But Moore points to something far less obvious to Israelis that actually segments the national student body into two separate classes.

"Israel has this rep as the 'Startup Nation,' but ever notice we come in almost nearly last place in standardized testing? How do those things square with each other?"

"The reason we do so well but so poorly at the same time is because Israel has long tradition of tracking the elite."

Moore is referring to the test for determining giftedness in 2nd grade in Israel, arranged by Machon Karni. The test, once administered, filters students into advanced and regular tracks. The advanced track is a completely different educational program for the most part says Moore, whose experience with gifted-and-talented programs is largely the product of his own kids' success with it. His twin sons have recently started a track which will earn them Bachelor's Degrees in Computer Science by age 19. Four of his other children have also passed the test and have been exposed to a far more eclectic curriculum than is standard.

"Instead of 40 kids per class, there are 8 or 10 kids per class; instead of letters from principals to schools, kids get film classes taught by a director or an astrophysicist teaching a 9-year-old.”

Israeli law mandates a maximum of 40 students per class, a far cry from what is typically recommended. In fact, Israel's average class size is 28.4, the highest in the OECD according to a 2011 report.

Moore explained that in addition to the sheer scarcity of government resources that holds back some schools, Israel has always utilized a special security strategy to develop an elite class that could be employed in the military and intelligence units.

“They identify the best talent and those select few we apply our resources to them and let them defend us through elite military units or elite intelligence units.”
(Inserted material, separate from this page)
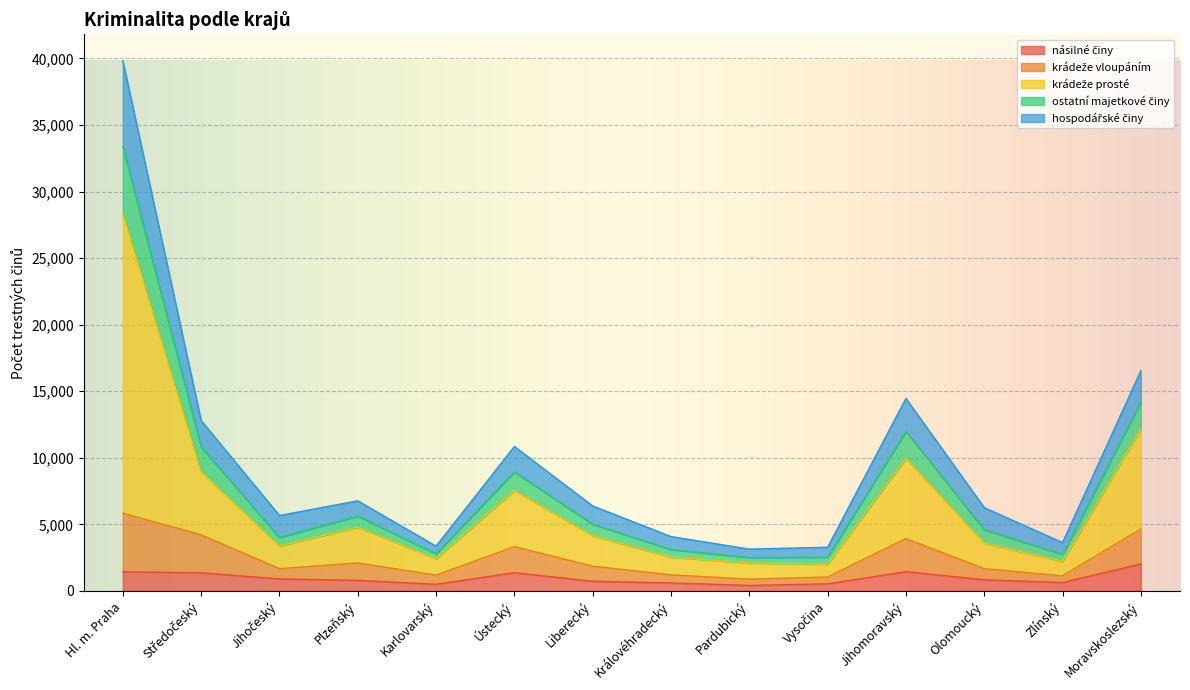

At which category is the sum across all series the highest?

Hl. m. Praha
While the tests are administered to Israelis in 2nd grade, new immigrants should be aware of a few things that they are, according to Moore, unfortunately out of the loop on. 
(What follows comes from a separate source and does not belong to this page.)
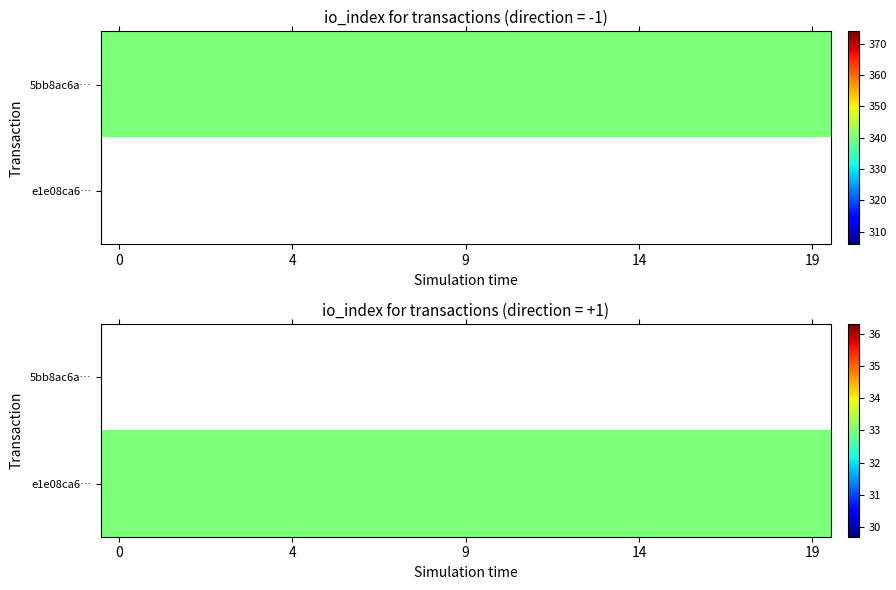

Count the number of categories in the chart.

20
“They have to know to request it after 2nd grade, to know that they can take it in English and that they will have to wait a few months.”

The English “actually provides a huge advantage” for new immigrants, but the problem is by the time some immigrants understand the impact this test might have on their kids’ education, the kids might have already integrated into the standard track or might have failed to score high enough on the test.

Moore says if you are fresh off the plane, you should inquire about the test immediately to take advantage of the English background of your kids. For his own daughter, she took the test in Hebrew and was lucky enough to be granted a retake in English after requesting it.

In Gush Etzion, the gifted-and-talented program is called Afikim, which is also geared to the predominantly Religious Zionist population of the Gush. The program also includes opportunities for advanced or niche topics in Judaic studies.

Moore’s work with the Princeton Review has turned this seemingly make-it-or-break-it test into an advantage for his kids. Their education track is now far from the standard and

“The cool thing is that some people are reticent to put their kids in this type of program because they think their kids wouldn’t be able to handle it. The truth is they have a philosophy to teach beyond or outside conventional subjects.”